▶ _INSTRUCTION_
In the listing below, locate the line that contains "графе указано по две цифры: количес" and the line that contains "wszystkim od prawidłowego". Restate word for word those two lines and every line between them, and nothing else.

*** Opening EXTRACTED ENTRIES ***

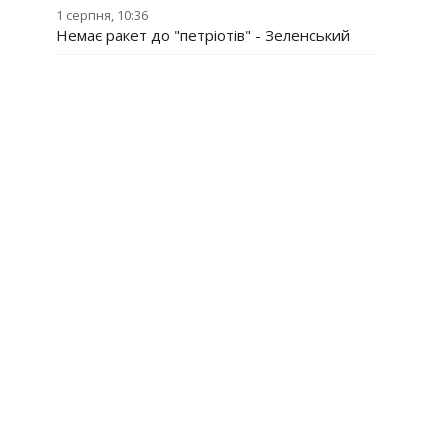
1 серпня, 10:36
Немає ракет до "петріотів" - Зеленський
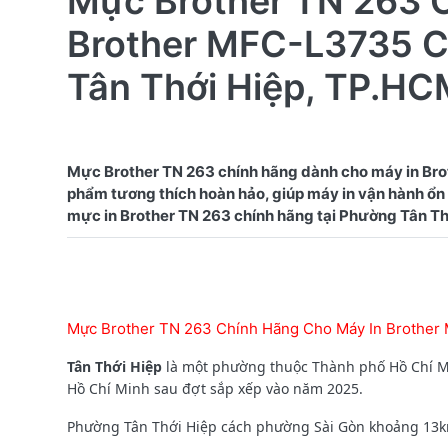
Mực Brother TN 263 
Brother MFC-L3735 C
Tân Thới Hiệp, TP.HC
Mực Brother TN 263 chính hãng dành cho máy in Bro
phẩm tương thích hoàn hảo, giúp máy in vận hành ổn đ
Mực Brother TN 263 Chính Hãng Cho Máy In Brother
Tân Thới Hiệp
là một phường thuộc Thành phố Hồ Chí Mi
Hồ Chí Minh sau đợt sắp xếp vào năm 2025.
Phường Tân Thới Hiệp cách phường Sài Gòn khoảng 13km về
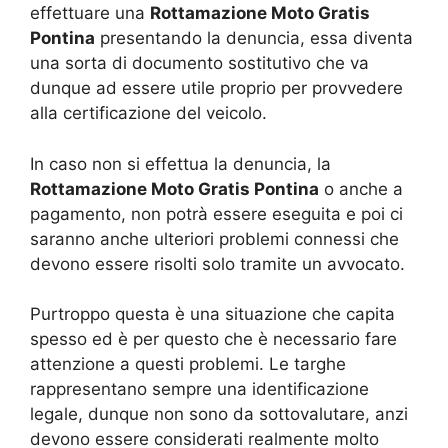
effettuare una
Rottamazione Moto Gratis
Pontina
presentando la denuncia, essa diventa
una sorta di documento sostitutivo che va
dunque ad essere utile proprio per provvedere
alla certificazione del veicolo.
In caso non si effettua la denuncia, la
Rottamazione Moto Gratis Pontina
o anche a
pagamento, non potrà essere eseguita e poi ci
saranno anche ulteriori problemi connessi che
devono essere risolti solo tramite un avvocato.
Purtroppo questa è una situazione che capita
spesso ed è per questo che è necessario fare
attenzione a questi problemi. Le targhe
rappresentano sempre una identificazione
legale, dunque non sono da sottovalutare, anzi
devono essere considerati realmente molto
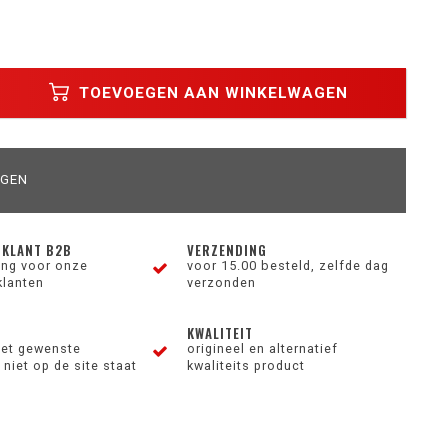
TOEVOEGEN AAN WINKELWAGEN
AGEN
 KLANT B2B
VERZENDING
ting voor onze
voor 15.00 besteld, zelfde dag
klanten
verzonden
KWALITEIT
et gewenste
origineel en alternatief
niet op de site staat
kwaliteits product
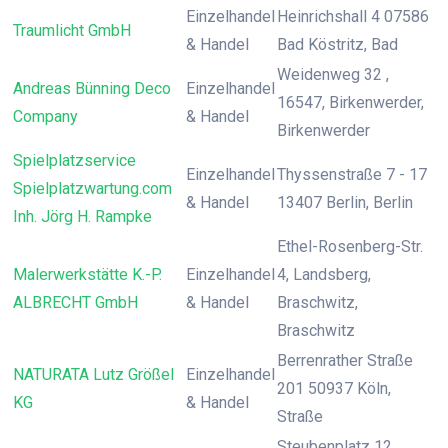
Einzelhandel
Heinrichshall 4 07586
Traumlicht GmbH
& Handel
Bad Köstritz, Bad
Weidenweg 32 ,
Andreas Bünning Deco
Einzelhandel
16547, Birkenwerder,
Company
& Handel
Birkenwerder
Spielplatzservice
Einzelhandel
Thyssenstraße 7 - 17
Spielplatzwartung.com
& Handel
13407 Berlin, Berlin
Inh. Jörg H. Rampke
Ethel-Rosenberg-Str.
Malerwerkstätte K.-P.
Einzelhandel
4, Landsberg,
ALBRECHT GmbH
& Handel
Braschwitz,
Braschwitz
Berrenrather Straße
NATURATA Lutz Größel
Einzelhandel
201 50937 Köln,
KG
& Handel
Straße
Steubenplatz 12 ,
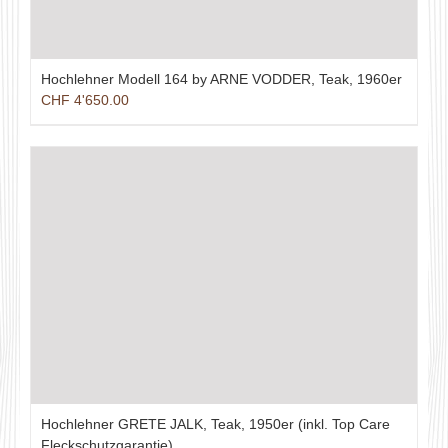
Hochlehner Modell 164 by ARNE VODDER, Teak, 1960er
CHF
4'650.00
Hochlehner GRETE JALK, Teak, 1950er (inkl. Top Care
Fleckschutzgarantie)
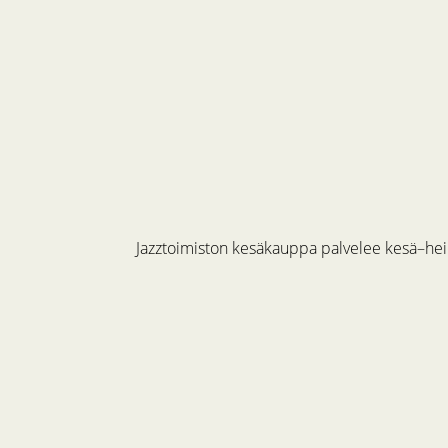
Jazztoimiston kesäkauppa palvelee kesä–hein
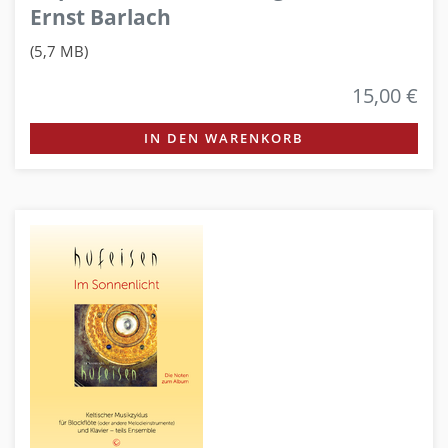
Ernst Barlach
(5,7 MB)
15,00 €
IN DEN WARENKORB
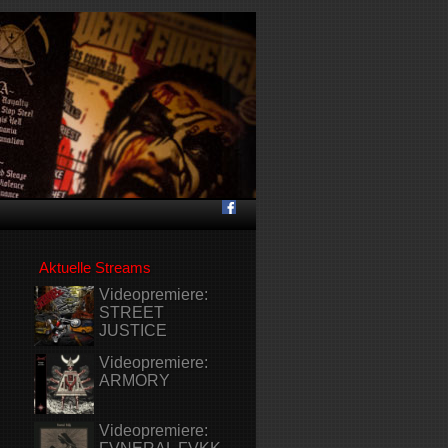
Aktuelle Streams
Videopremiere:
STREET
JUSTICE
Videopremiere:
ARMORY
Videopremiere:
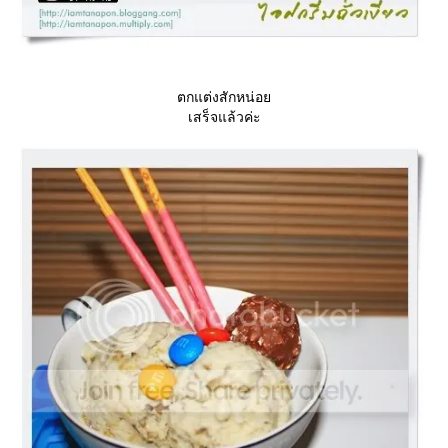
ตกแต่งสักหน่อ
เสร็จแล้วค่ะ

*** Closing EXTRACTED ENTRIES ***
*** Opening EXTRACTED ENTRIES ***

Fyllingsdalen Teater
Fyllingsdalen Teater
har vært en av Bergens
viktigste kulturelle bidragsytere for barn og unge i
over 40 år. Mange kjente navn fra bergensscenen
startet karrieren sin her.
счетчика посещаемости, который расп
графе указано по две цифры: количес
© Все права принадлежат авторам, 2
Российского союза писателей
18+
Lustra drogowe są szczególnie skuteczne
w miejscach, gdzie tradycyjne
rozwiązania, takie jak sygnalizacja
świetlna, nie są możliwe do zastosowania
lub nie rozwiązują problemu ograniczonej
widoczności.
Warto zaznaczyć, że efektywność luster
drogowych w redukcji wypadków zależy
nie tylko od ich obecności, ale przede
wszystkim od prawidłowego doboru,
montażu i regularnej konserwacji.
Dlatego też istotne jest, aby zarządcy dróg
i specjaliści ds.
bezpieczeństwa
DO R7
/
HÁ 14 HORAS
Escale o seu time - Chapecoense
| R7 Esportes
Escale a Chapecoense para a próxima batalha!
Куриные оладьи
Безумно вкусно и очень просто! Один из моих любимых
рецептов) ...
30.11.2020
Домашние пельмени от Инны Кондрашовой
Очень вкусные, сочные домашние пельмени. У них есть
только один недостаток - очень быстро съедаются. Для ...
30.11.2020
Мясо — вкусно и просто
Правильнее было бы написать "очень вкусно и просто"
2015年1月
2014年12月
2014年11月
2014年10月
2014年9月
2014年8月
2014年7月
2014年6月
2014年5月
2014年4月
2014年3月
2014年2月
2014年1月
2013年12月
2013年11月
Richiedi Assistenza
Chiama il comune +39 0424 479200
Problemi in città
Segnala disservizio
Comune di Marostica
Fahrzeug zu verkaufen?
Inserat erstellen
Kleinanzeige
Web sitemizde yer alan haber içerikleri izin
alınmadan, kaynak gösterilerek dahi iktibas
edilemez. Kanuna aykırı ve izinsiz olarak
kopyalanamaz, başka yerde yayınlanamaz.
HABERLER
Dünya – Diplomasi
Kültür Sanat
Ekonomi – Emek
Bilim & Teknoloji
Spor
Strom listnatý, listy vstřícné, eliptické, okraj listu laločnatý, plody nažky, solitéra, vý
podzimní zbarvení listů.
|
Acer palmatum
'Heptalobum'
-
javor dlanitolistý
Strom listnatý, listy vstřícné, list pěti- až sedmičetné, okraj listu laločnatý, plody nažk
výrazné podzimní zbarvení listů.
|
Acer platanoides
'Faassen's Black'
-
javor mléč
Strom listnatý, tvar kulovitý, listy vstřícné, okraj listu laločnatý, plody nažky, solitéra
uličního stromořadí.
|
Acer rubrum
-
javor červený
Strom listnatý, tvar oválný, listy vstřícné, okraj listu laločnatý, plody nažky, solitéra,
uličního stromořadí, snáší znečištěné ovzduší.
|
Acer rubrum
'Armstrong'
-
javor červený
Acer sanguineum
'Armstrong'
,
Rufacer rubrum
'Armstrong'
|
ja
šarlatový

*** Closing EXTRACTED ENTRIES ***
*** Opening EXTRACTED ENTRIES ***

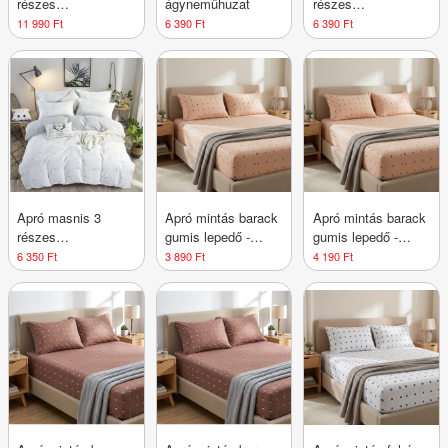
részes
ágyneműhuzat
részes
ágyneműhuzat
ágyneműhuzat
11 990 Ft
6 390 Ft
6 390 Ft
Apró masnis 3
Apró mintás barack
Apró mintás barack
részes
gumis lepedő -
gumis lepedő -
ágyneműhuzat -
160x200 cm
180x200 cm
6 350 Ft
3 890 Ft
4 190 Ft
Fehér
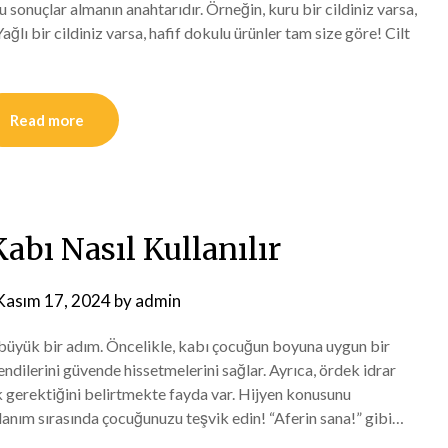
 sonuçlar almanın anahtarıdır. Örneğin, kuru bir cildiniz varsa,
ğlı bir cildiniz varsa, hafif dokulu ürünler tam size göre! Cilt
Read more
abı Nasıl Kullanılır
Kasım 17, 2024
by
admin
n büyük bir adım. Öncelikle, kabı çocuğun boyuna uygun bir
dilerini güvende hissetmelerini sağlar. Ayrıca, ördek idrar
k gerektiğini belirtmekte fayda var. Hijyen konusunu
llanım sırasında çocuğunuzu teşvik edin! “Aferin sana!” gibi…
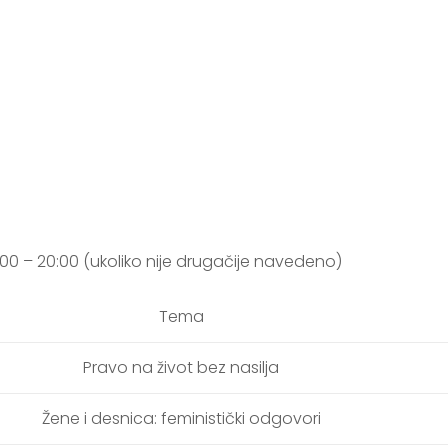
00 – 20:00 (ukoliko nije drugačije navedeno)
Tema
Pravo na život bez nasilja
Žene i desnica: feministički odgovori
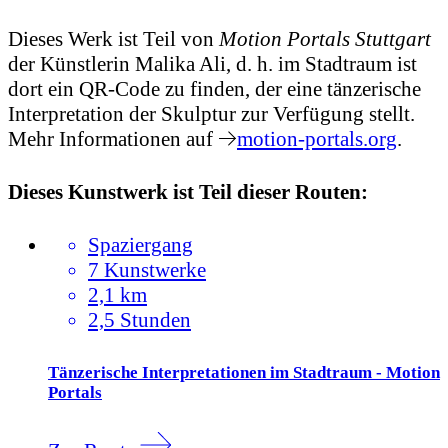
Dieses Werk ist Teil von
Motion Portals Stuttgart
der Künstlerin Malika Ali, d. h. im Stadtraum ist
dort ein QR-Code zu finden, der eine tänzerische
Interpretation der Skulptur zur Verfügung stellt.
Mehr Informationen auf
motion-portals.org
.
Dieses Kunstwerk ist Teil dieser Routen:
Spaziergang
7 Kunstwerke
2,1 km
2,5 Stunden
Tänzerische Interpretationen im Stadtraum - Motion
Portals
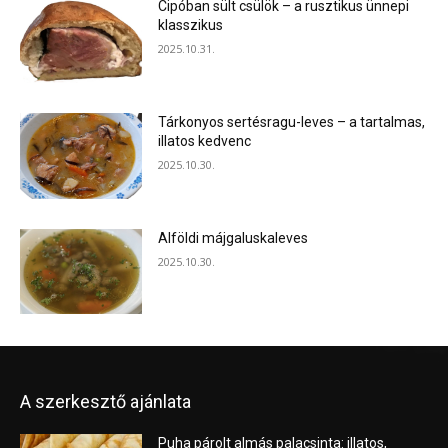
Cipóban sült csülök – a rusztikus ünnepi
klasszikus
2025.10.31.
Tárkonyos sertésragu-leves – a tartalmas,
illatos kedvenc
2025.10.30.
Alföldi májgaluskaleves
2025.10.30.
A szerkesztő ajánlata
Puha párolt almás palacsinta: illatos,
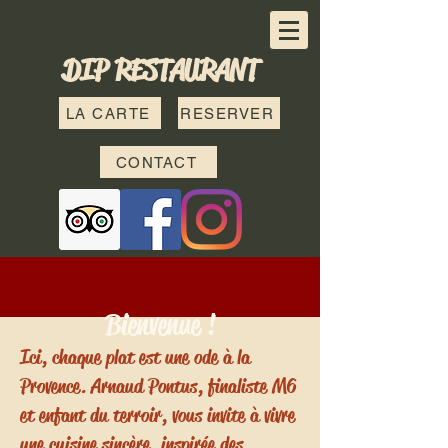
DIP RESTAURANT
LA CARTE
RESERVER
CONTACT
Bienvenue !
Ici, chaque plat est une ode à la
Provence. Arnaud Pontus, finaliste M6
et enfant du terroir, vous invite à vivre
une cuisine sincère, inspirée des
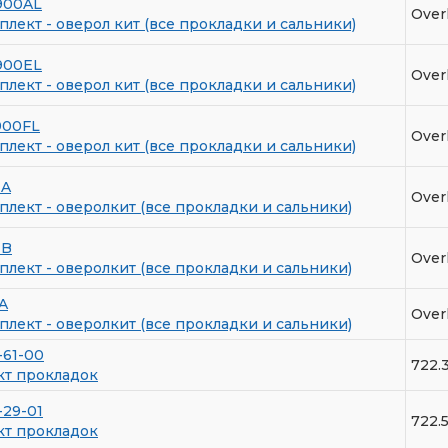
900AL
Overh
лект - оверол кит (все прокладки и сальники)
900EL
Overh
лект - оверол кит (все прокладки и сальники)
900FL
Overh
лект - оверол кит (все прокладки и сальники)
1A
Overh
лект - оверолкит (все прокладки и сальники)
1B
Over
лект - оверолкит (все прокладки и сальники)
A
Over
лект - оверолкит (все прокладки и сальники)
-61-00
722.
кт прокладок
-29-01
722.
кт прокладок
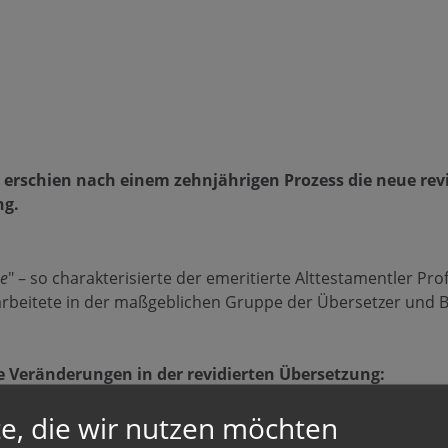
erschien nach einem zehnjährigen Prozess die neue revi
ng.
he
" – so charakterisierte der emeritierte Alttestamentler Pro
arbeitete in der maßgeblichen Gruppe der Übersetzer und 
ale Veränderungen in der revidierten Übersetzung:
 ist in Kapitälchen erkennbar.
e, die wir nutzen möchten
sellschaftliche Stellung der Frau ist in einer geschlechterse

*** Closing EXTRACTED ENTRIES ***

▶ _RESPONSE BELOW_
графе указано по две цифры: количес
© Все права принадлежат авторам, 2
Российского союза писателей
18+
Lustra drogowe są szczególnie skuteczne
w miejscach, gdzie tradycyjne
rozwiązania, takie jak sygnalizacja
świetlna, nie są możliwe do zastosowania
lub nie rozwiązują problemu ograniczonej
widoczności.
Warto zaznaczyć, że efektywność luster
drogowych w redukcji wypadków zależy
nie tylko od ich obecności, ale przede
wszystkim od prawidłowego doboru,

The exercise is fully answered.